■ TASK DESCRIPTION ■
Could you output the whole listing exactly as it stands, minus any images?

━━━━━ ENTRIES PROVIDED ━━━━━

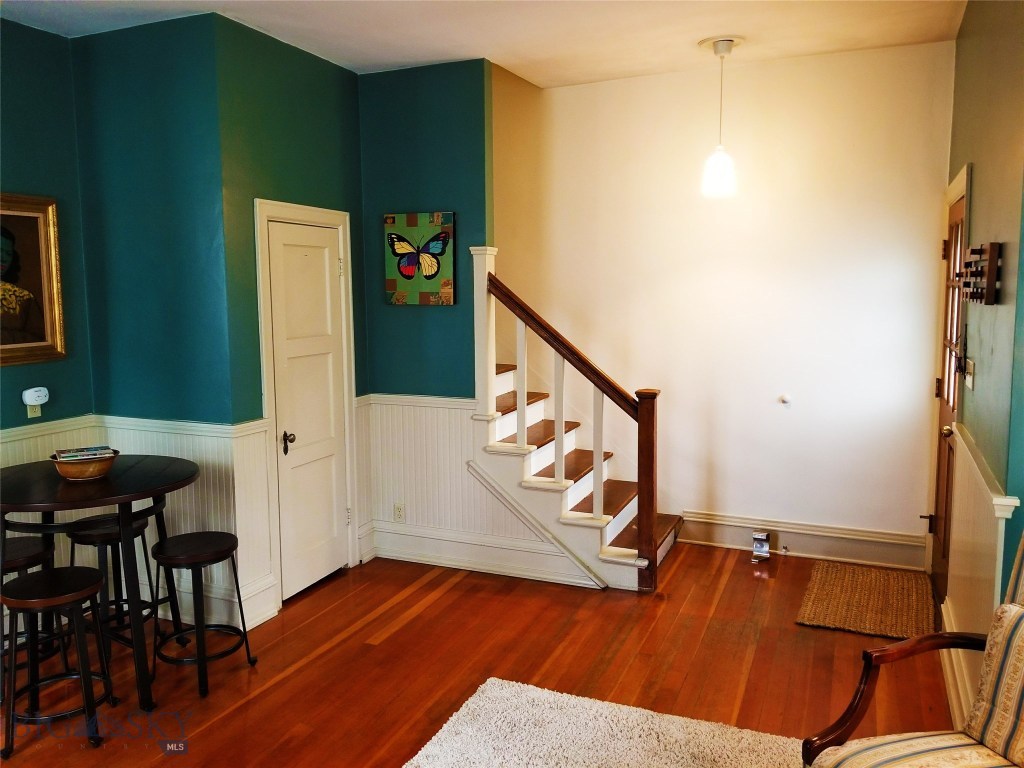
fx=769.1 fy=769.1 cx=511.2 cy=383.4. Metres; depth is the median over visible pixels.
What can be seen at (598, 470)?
stair railing
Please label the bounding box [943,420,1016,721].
wainscoting
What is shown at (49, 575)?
stool
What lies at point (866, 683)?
armchair
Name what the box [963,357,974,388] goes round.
light switch
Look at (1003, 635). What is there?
chair back
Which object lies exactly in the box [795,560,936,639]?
doormat
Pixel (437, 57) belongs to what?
ceiling
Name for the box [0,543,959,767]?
floor
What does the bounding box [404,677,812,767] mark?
area rug
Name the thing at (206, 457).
wainscoting
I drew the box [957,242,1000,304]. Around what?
key rack
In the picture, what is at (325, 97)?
closet wall
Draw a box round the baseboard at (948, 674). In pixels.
[939,597,974,730]
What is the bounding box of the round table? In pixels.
[0,452,201,711]
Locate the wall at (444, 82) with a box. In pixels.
[357,58,492,573]
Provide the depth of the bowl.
3.22 m
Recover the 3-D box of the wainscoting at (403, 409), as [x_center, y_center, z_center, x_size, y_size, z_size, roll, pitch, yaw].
[-0.305,0.631,4.672,1.360,1.001,0.088,2,7,24]
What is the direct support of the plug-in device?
attached to the wall socket
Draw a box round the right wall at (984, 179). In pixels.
[939,0,1023,720]
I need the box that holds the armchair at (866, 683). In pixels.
[803,528,1023,767]
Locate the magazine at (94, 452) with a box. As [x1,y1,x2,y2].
[55,445,115,461]
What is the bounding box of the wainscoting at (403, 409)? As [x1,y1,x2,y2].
[354,393,570,578]
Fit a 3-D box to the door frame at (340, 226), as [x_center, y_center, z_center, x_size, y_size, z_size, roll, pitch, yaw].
[-1.164,0.094,4.332,0.144,2.149,0.802,2,7,24]
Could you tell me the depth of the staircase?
4.65 m
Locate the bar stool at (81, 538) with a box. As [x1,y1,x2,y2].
[65,510,156,660]
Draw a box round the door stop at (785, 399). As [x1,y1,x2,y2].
[778,393,791,405]
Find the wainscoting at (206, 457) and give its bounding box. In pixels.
[99,415,271,625]
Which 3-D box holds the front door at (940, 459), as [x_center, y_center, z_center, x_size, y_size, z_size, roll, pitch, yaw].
[2.249,0.110,3.958,0.118,2.080,0.856,2,7,24]
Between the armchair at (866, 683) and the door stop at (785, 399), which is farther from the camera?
the door stop at (785, 399)
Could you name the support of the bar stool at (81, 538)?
on the floor
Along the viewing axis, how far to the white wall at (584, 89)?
4.77 m
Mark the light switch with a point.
(967, 379)
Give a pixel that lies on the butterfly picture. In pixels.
(403, 269)
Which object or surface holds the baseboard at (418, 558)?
attached to the wall at (444, 82)
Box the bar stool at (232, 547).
[151,530,255,698]
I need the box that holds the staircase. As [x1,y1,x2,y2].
[478,366,679,589]
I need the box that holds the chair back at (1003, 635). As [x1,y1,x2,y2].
[967,600,1023,764]
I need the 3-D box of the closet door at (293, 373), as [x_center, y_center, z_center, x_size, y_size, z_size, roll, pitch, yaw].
[-1.111,0.149,4.320,0.095,2.014,0.620,2,7,24]
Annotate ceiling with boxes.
[0,0,967,87]
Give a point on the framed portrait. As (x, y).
(47, 328)
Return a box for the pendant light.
[698,35,743,199]
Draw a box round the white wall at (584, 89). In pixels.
[498,38,957,569]
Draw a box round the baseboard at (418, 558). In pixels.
[365,522,599,587]
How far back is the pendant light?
4.14 m
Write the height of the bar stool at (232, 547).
0.597 m
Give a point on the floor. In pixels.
(420, 616)
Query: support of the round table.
on the floor
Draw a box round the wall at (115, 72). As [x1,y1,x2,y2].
[70,9,237,636]
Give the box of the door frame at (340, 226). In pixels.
[255,197,358,611]
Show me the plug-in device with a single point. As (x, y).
(41, 401)
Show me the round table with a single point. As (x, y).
(121, 500)
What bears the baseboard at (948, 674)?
attached to the right wall at (984, 179)
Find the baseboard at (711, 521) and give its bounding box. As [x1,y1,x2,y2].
[678,510,928,570]
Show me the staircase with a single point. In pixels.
(545, 439)
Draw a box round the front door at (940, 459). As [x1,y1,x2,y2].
[929,183,968,606]
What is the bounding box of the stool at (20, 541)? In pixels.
[0,535,60,673]
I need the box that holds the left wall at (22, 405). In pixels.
[0,17,94,624]
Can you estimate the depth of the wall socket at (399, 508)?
4.79 m
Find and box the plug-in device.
[22,386,49,410]
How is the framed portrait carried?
attached to the left wall at (22, 405)
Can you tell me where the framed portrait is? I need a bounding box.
[0,194,66,365]
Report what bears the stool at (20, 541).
on the floor
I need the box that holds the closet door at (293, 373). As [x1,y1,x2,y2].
[266,216,348,601]
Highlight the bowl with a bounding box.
[51,447,117,480]
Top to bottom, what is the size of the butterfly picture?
0.541 m
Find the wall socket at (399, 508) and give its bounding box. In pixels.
[393,502,404,521]
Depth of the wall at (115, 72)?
3.80 m
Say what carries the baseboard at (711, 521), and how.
attached to the white wall at (584, 89)
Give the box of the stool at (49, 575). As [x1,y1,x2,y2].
[0,565,112,755]
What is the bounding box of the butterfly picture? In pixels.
[383,211,455,304]
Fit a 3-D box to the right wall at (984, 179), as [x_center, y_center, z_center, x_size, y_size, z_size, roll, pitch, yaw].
[1.786,-0.204,2.758,0.141,3.033,3.767,2,7,24]
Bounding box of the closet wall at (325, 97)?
[212,13,371,624]
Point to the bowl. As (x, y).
(71, 470)
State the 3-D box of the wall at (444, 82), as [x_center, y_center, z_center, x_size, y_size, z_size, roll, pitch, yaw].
[-0.518,-0.376,4.696,0.880,3.000,0.127,2,7,24]
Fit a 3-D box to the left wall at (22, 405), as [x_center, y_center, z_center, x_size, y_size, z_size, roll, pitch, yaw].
[-2.974,-0.089,2.542,0.131,3.022,3.531,2,7,24]
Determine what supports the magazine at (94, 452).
in the bowl
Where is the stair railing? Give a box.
[469,249,667,589]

━━━━━

■ EXPECTED OUTPUT ■
fx=769.1 fy=769.1 cx=511.2 cy=383.4. Metres; depth is the median over visible pixels.
What can be seen at (598, 470)?
stair railing
Please label the bounding box [943,420,1016,721].
wainscoting
What is shown at (49, 575)?
stool
What lies at point (866, 683)?
armchair
Name what the box [963,357,974,388] goes round.
light switch
Look at (1003, 635). What is there?
chair back
Which object lies exactly in the box [795,560,936,639]?
doormat
Pixel (437, 57) belongs to what?
ceiling
Name for the box [0,543,959,767]?
floor
What does the bounding box [404,677,812,767] mark?
area rug
Name the thing at (206, 457).
wainscoting
I drew the box [957,242,1000,304]. Around what?
key rack
In the picture, what is at (325, 97)?
closet wall
Draw a box round the baseboard at (948, 674). In pixels.
[939,597,974,730]
What is the bounding box of the round table? In pixels.
[0,452,201,711]
Locate the wall at (444, 82) with a box. In pixels.
[357,58,492,573]
Provide the depth of the bowl.
3.22 m
Recover the 3-D box of the wainscoting at (403, 409), as [x_center, y_center, z_center, x_size, y_size, z_size, roll, pitch, yaw].
[-0.305,0.631,4.672,1.360,1.001,0.088,2,7,24]
What is the direct support of the plug-in device?
attached to the wall socket
Draw a box round the right wall at (984, 179). In pixels.
[939,0,1023,720]
I need the box that holds the armchair at (866, 683). In pixels.
[803,528,1023,767]
Locate the magazine at (94, 452) with a box. As [x1,y1,x2,y2].
[55,445,115,461]
What is the bounding box of the wainscoting at (403, 409)? As [x1,y1,x2,y2].
[354,393,570,578]
Fit a 3-D box to the door frame at (340, 226), as [x_center, y_center, z_center, x_size, y_size, z_size, roll, pitch, yaw].
[-1.164,0.094,4.332,0.144,2.149,0.802,2,7,24]
Could you tell me the depth of the staircase?
4.65 m
Locate the bar stool at (81, 538) with a box. As [x1,y1,x2,y2].
[65,510,156,660]
Draw a box round the door stop at (785, 399). As [x1,y1,x2,y2].
[778,393,791,405]
Find the wainscoting at (206, 457) and give its bounding box. In pixels.
[99,415,271,625]
Which 3-D box holds the front door at (940, 459), as [x_center, y_center, z_center, x_size, y_size, z_size, roll, pitch, yaw].
[2.249,0.110,3.958,0.118,2.080,0.856,2,7,24]
Between the armchair at (866, 683) and the door stop at (785, 399), which is farther from the camera?
the door stop at (785, 399)
Could you name the support of the bar stool at (81, 538)?
on the floor
Along the viewing axis, how far to the white wall at (584, 89)?
4.77 m
Mark the light switch with a point.
(967, 379)
Give a pixel that lies on the butterfly picture. In pixels.
(403, 269)
Which object or surface holds the baseboard at (418, 558)?
attached to the wall at (444, 82)
Box the bar stool at (232, 547).
[151,530,255,698]
I need the box that holds the staircase. As [x1,y1,x2,y2].
[478,366,679,589]
I need the box that holds the chair back at (1003, 635). As [x1,y1,x2,y2].
[967,600,1023,764]
I need the 3-D box of the closet door at (293, 373), as [x_center, y_center, z_center, x_size, y_size, z_size, roll, pitch, yaw].
[-1.111,0.149,4.320,0.095,2.014,0.620,2,7,24]
Annotate ceiling with boxes.
[0,0,967,87]
Give a point on the framed portrait. As (x, y).
(47, 328)
Return a box for the pendant light.
[698,35,743,199]
Draw a box round the white wall at (584, 89). In pixels.
[498,38,957,569]
Draw a box round the baseboard at (418, 558). In pixels.
[365,522,599,587]
How far back is the pendant light?
4.14 m
Write the height of the bar stool at (232, 547).
0.597 m
Give a point on the floor. In pixels.
(420, 616)
Query: support of the round table.
on the floor
Draw a box round the wall at (115, 72). As [x1,y1,x2,y2].
[70,9,237,636]
Give the box of the door frame at (340, 226). In pixels.
[255,197,358,611]
Show me the plug-in device with a single point. As (x, y).
(41, 401)
Show me the round table with a single point. As (x, y).
(121, 500)
What bears the baseboard at (948, 674)?
attached to the right wall at (984, 179)
Find the baseboard at (711, 521) and give its bounding box. As [x1,y1,x2,y2].
[678,510,928,570]
Show me the staircase with a single point. In pixels.
(545, 439)
Draw a box round the front door at (940, 459). As [x1,y1,x2,y2].
[929,183,968,606]
What is the bounding box of the stool at (20, 541)? In pixels.
[0,535,60,673]
I need the box that holds the left wall at (22, 405). In pixels.
[0,17,94,624]
Can you estimate the depth of the wall socket at (399, 508)?
4.79 m
Find and box the plug-in device.
[22,386,49,410]
How is the framed portrait carried?
attached to the left wall at (22, 405)
Can you tell me where the framed portrait is? I need a bounding box.
[0,194,66,365]
Report what bears the stool at (20, 541).
on the floor
I need the box that holds the closet door at (293, 373). As [x1,y1,x2,y2].
[266,216,348,601]
Highlight the bowl with a bounding box.
[51,447,117,480]
Top to bottom, what is the size of the butterfly picture?
0.541 m
Find the wall socket at (399, 508) and give its bounding box. In pixels.
[393,502,404,521]
Depth of the wall at (115, 72)?
3.80 m
Say what carries the baseboard at (711, 521), and how.
attached to the white wall at (584, 89)
Give the box of the stool at (49, 575). As [x1,y1,x2,y2].
[0,565,112,755]
What is the bounding box of the butterfly picture? In pixels.
[383,211,455,304]
Fit a 3-D box to the right wall at (984, 179), as [x_center, y_center, z_center, x_size, y_size, z_size, roll, pitch, yaw].
[1.786,-0.204,2.758,0.141,3.033,3.767,2,7,24]
Bounding box of the closet wall at (325, 97)?
[212,13,371,624]
Point to the bowl. As (x, y).
(71, 470)
State the 3-D box of the wall at (444, 82), as [x_center, y_center, z_center, x_size, y_size, z_size, roll, pitch, yaw].
[-0.518,-0.376,4.696,0.880,3.000,0.127,2,7,24]
Fit a 3-D box to the left wall at (22, 405), as [x_center, y_center, z_center, x_size, y_size, z_size, roll, pitch, yaw].
[-2.974,-0.089,2.542,0.131,3.022,3.531,2,7,24]
Determine what supports the magazine at (94, 452).
in the bowl
Where is the stair railing? Give a box.
[469,249,667,589]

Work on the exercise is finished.